How To Solder Wires
A solder is used to encapsulate a joint, prevent its oxidation, and provide minor mechanical support for a connection. It is not used to make electrical contact; rather it is used to hold two or more conductors in electrical contact with each other. When you get on with the process of soldering wires, make sure you take the necessary precautions to avoid any mishap. This article comes up with some helpful tips on how to soldier wires. Read on to know the right accessories required for soldering as well as the method to use each one of them.
Wire Soldering Technique
- Drafting Tapes
- 10x Magnifying Glasses
- Isopropyl Alcohols
- Wire Brushes
- Allen Wrenches
- Electrical Testers
- Needle-nose Pliers
- Rosin-core Solder
- Soldering Guns/Irons
- Clean the area of the wire that you will solder. Scrape the wire down till the bare metal is evident. Now, wipe the wire clean, making use of alcohol or acetone.
- For electronic applications, it is advisable to use rosin core solder, which comes in coils.
- You will first have to tin the soldering tip (tin here, means coating with solder). When the soldering iron is cold, coat one or two inches of solder around the tip. Now, allow the solder to melt, by setting the iron to the temperature range of the solder.
- Clean the tip of the solder using a sponge.
- Now, adjust the temperature of the soldering tool to the minimum that is required to melt the type of solder being used.
- Use the drafting tape to cover any part of your work that the solder may damage.
- Now, tin the objects that you have to join together by holding the tip of the soldering unit at a slight angle with the line of the chisel point, corresponding to the side of work.
- Then, join the wire elements that you have to solder. Temporarily, the wires may be curled together.
- Using the soldering iron tip, heat the joint of the wires.
- Position the rosin core solder, so as to make it touch the opposite side of the joint. Take care to avoid over-application of solder.

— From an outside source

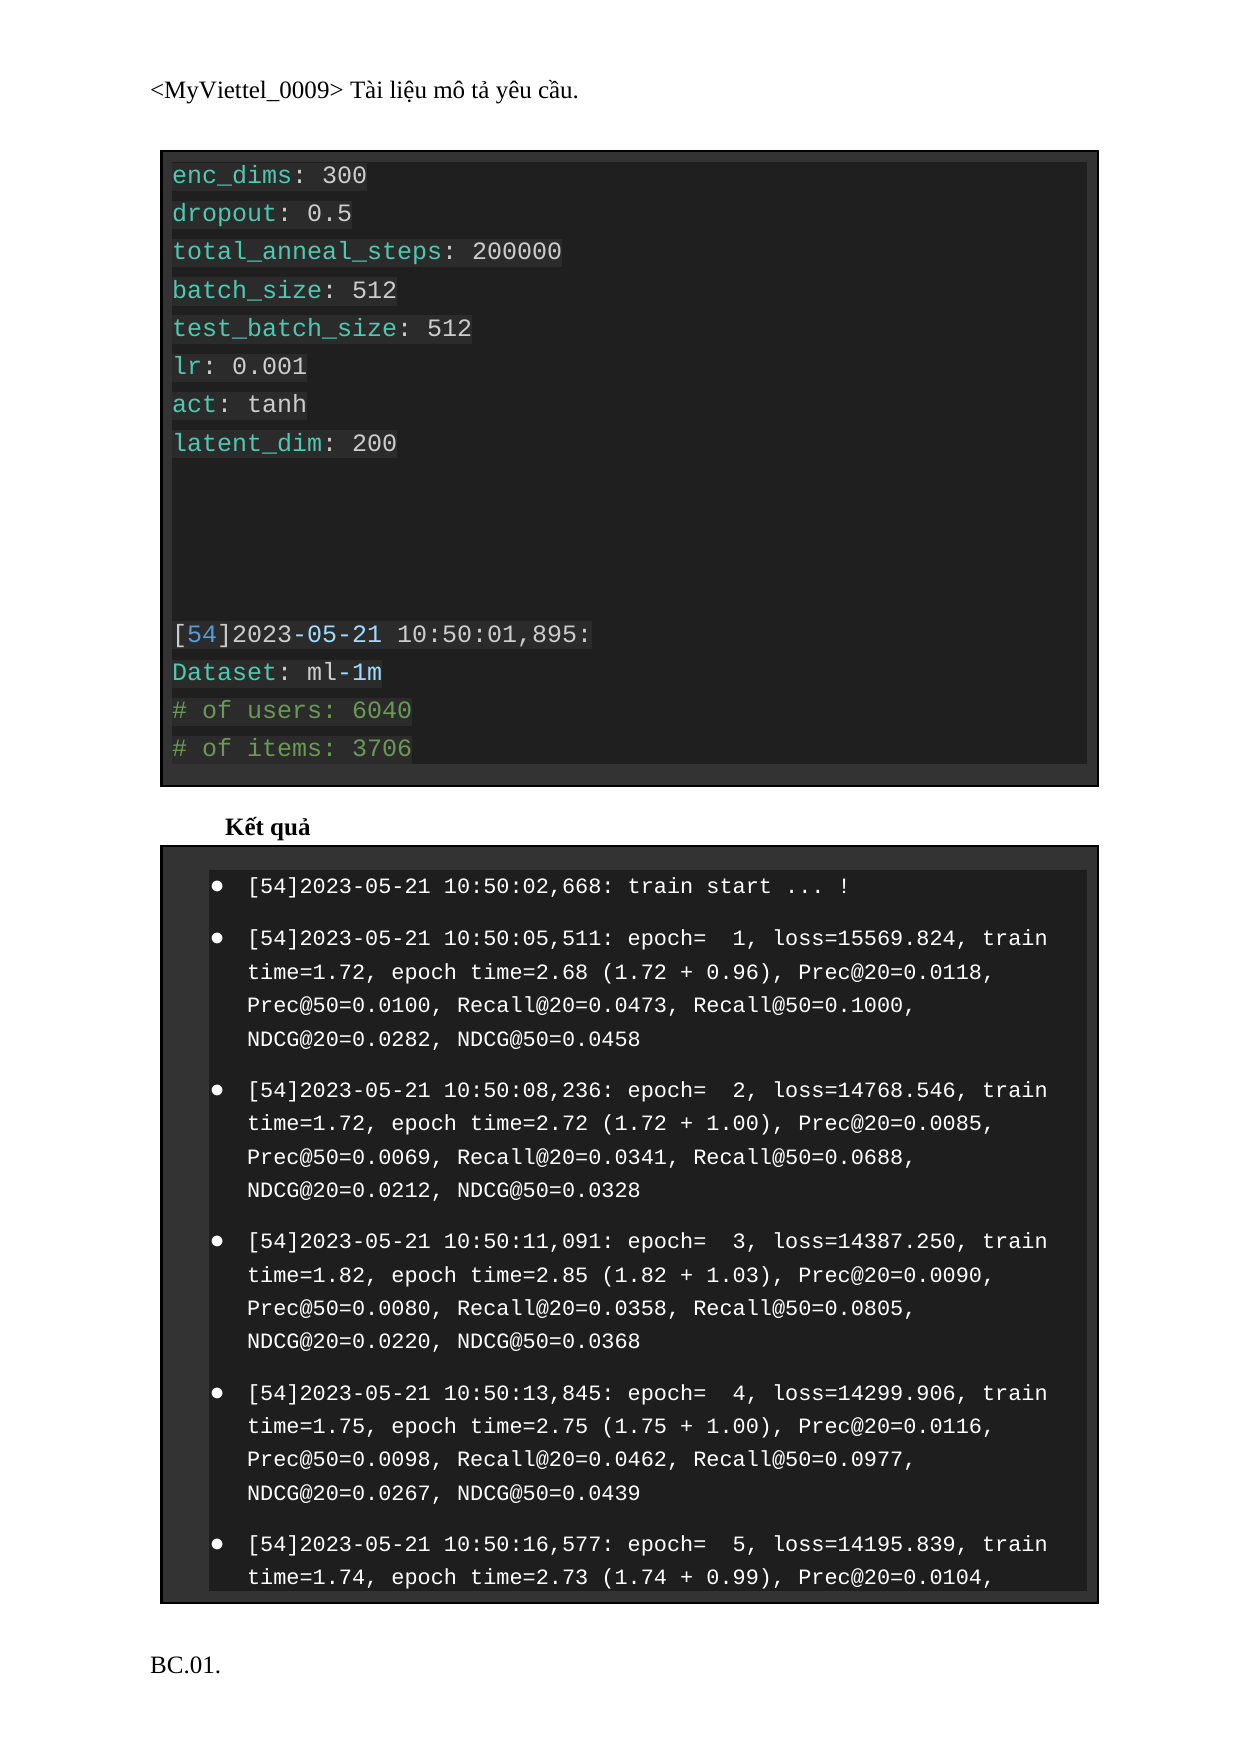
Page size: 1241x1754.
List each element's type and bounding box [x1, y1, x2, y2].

table_header [163, 152, 1097, 785]
table_header [163, 847, 1097, 1602]
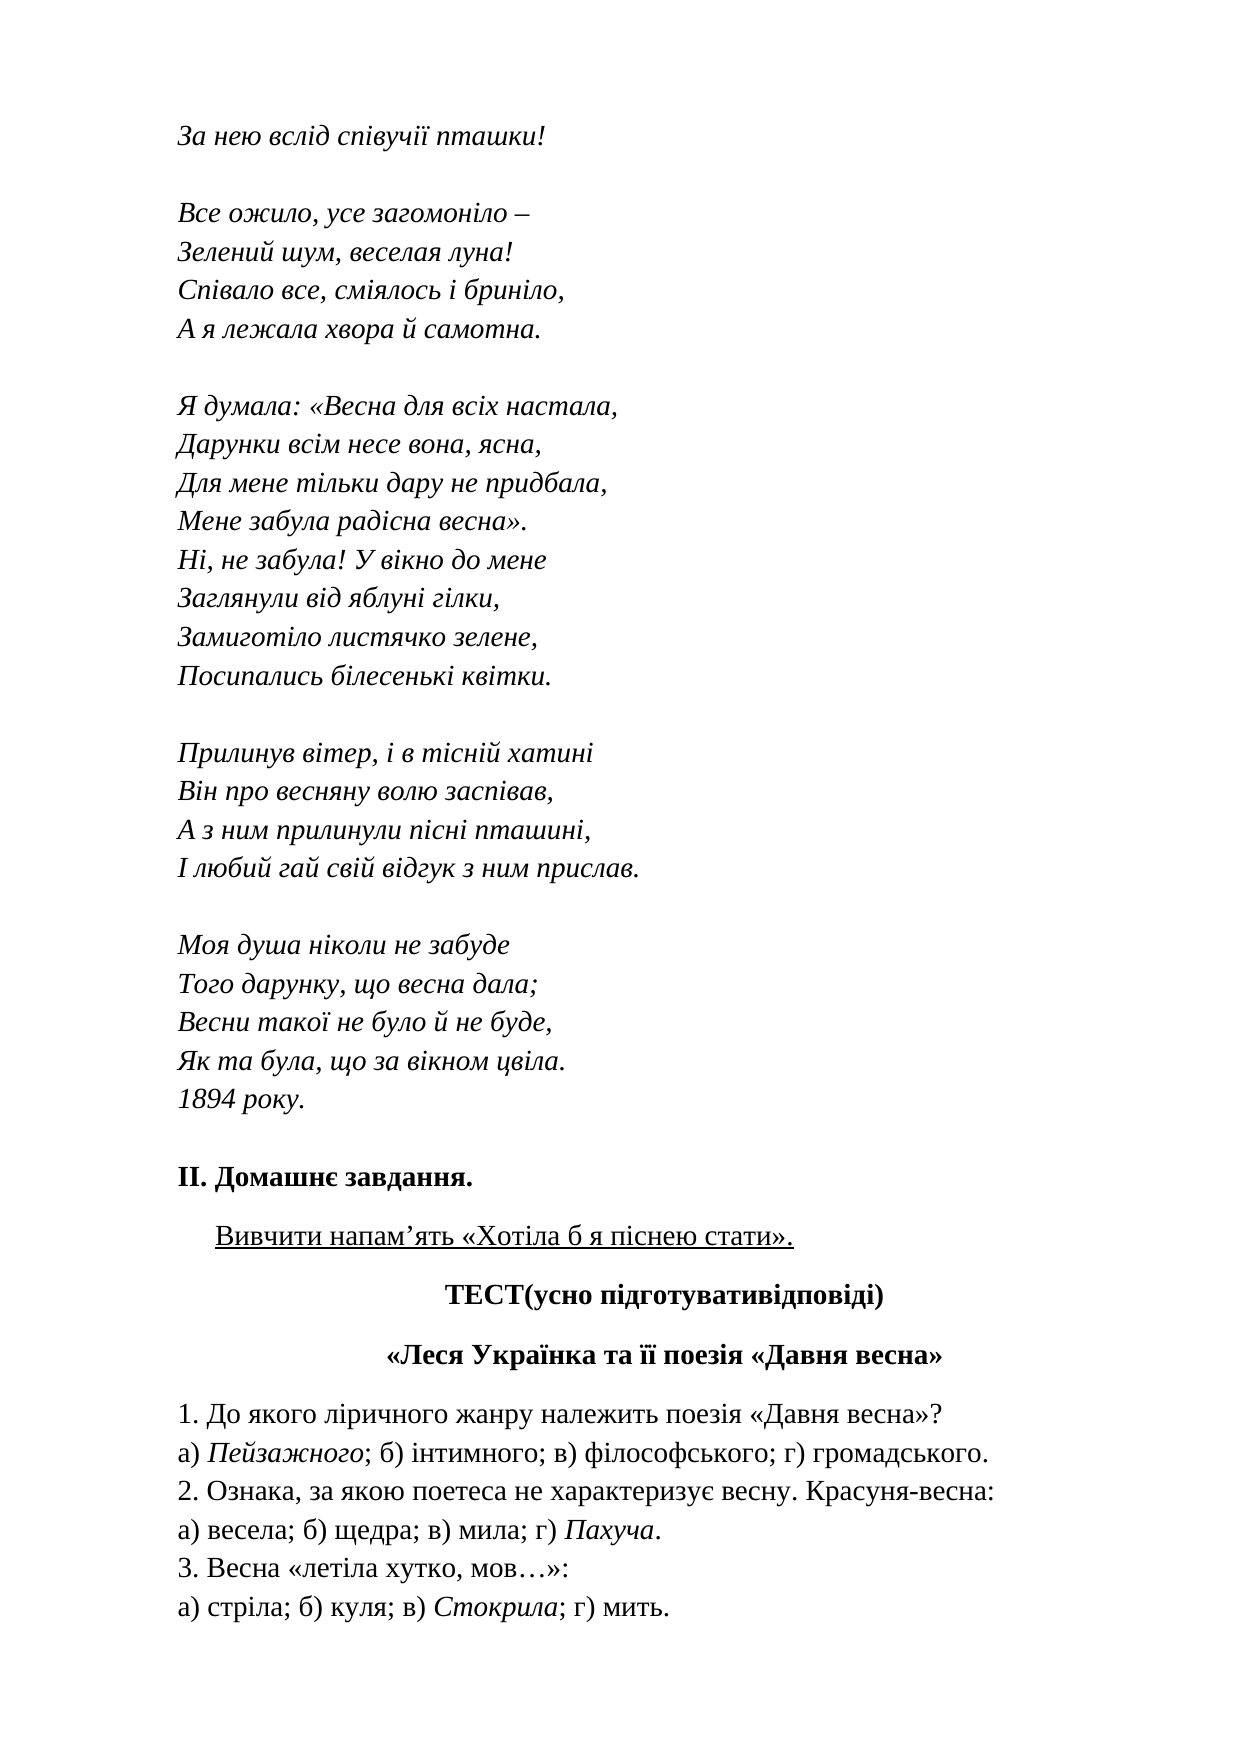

- Before you lift the solder iron, lift the end of the solder coil. The solder joint should come out clean, shiny and leveled.
- Leave the joint to cool down. Use a volt-ohm meter to check continuity.
- Keep checking the soldering tip with a sponge between every application.
- Take care not to damage the soldering iron by knocking it against a solid object, for the purpose of clearing the tip.
- A soldering tool of high-watt should not be used for small joint work, as the heat may damage the circuit you are working on.